Müşterilerin Üçte Biri, Kötü Bir Deneyimden Sonra Şirket Değiştiriyor

Müşterilerin üçte biri, yaşadıkları tek bir kötü deneyimin ardından şirketleri terk ediyor. Katılımcıların %90’ı ise iki ile beş kötü deneyimin rakip markalara geçmeleri için yeterli olacağını söylüyor. Araştırma, COVID-19’un neden olduğu sorunlara rağmen müşterilerin kötü müşteri deneyimi sunan şirketlere karşı sabrının azaldığını gösteriyor.

Anket sonuçlarına göre işletmeler artık yalnızca fiyata güvenemeyecekler.
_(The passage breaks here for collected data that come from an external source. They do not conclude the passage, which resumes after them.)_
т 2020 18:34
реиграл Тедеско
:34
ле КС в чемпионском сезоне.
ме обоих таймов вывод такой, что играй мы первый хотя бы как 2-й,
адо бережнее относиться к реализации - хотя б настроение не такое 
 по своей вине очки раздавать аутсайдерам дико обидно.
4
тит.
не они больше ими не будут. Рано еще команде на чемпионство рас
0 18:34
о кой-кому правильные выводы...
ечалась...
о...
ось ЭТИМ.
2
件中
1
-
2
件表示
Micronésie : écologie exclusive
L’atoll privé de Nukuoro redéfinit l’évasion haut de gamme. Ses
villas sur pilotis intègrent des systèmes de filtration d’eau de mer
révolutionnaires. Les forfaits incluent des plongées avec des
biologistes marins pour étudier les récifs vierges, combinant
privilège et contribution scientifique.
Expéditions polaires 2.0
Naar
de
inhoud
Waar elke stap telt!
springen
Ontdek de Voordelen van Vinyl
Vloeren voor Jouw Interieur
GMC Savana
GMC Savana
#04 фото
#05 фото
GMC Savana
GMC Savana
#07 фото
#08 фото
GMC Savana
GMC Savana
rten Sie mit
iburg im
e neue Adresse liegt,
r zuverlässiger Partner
Anket katılımcıları paralarını nerede harcayacaklarına karar verirken markaların sunduğu deneyim ve hizmete daha fazla önem verdiklerini söylüyor. Ankete katılanların beşte üçü (%61), COVID-19 sırasında kendilerine iyi bir müşteri deneyimi sağlayan işletmelerden ürün ve hizmet satın almak ve/veya kullanmak için daha fazla para ödemeye hazır olduğunu ifade ediyor. Bu, fiyata verilen önemin azaldığını destekleyen bir veri. Pandemiden önce müşterilerin beşte üçü (%61), iyi müşteri deneyimini tanımlarken fiyatı ilk 3 kıstas arasına koyuyordu. Şimdi bu oran müşterilerin yarısından biraz fazlasına (%54) kadar düştü. Bu, kısa süre içinde %7’lik belirgin bir düşüşe karşılık geliyor.
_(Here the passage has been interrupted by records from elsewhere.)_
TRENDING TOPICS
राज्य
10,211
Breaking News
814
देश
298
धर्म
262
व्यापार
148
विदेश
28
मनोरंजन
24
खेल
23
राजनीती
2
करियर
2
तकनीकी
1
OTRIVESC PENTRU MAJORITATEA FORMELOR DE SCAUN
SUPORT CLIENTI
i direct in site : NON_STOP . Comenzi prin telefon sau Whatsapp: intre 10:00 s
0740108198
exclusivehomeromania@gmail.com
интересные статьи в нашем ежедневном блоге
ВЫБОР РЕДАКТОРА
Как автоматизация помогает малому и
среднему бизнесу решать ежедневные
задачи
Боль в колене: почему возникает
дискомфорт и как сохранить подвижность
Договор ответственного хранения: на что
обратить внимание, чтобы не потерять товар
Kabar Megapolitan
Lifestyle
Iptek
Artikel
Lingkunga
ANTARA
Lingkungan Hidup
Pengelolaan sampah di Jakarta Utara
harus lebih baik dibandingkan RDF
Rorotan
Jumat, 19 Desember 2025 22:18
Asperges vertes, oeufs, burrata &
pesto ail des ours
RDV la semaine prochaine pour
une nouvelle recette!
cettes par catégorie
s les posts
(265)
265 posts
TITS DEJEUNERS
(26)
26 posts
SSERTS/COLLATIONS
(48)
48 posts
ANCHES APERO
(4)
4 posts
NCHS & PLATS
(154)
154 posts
Araştırma, müşterilerin iyi bir müşteri deneyimi olarak gördükleri şeyin fiyattan kolaylığa her şeyi kapsayabileceğini keşfettiklerini gösteriyor. Bu durum müşterilerini memnun etmek isteyen işletmelerin daha fazla konuya eğilmeleri gerektiği anlamına geliyor. Katılımcıların müşteri deneyimine dair en önemli beklentileri ise şöyle sıralanıyor:

  • Dörtte biri (%25) esnek iade ve geri ödeme koşullarına önem veriyor.
  • Üçte biri (%32) hızlı müşteri desteğini önemsiyor.
  • Yaklaşık yarısı (%46) müşteri deneyiminin düşük fiyatlardan ve indirimlerden daha önemli olduğu görüşünde.
  • Yaklaşık üçte biri (%29) şirketlerin sorumlu davranması gerektiğini düşünüyor.
  • Beşte ikisi (%38) kolaylığa ve rahatlığa büyük önem veriyor.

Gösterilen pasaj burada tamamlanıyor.